But not at any price, luv.
Last month, British Telecom rolled out a fiber-to-the-home offering that relied on just over half of its users paying somewhere in the $1,000 to $2,300 range for installation, and the rest paying more. Now PC Pro, a UK-based newsletter, reports that BT is backing away from its previous goal of getting FTTH into 25% of its subscriber’s homes.
The report quotes a BT source as linking the pull back to success with its fiber-to-the-cabinet (FTTC) offerings, which are already touted as being in the 40 to 80 Mbps range and could soon go as high as 100 Mbps. It’s similar to the technology and speed targets AT&T has picked for its Uverse service, where copper lines connect homes to neighborhood fiber nodes, usually located in cabinets installed along the street.

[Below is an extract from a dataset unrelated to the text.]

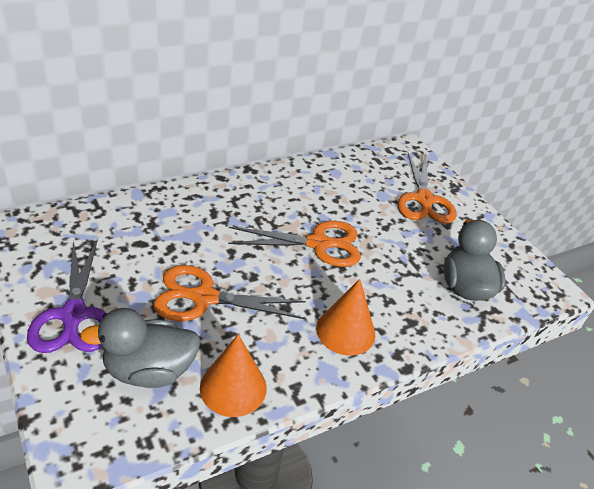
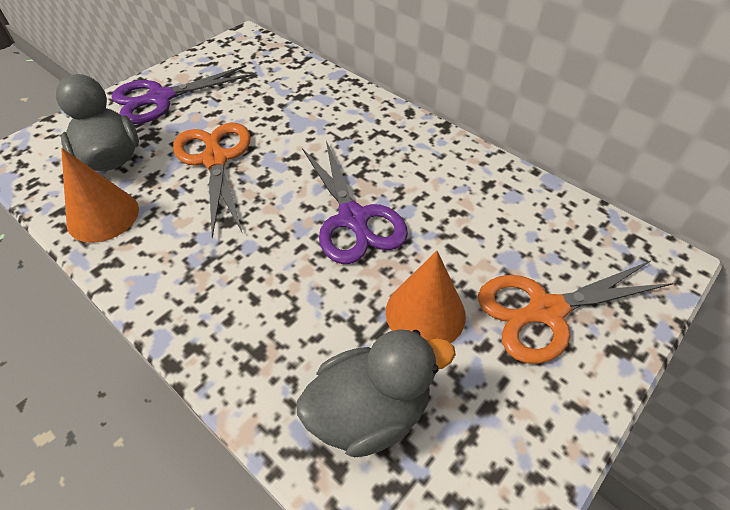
camera: 75 degrees right, 10 degrees up
(319, 244) = (353, 219): orange scissors -> purple scissors
(345, 331) = (212, 284): orange cone -> orange cone (425, 313)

A sub-25% market target is consistent with research done last year in Palo Alto, and that I used to model a similar user-financed FTTH feasibility analysis. At a monthly rate in BT’s range – $60 per month – 26% of homes would subscribe if the upfront cost were $1,000, but only 17% at $2,000 and not quite 7% at $3,000. BT isn’t revealing its new FTTH subscriber target, but walking BT’s pricing through Palo Alto’s price sensitivity numbers gives a ballpark take rate in the 10% range.
The key similarity between BT’s territory and Palo Alto – and, incidentally, Provo – is that Internet service in the 10 Mbps to 100 Mbps range is readily available, from BT itself and from AT&T and Comcast in California. Speed and price matter to consumers. Technology, not so much.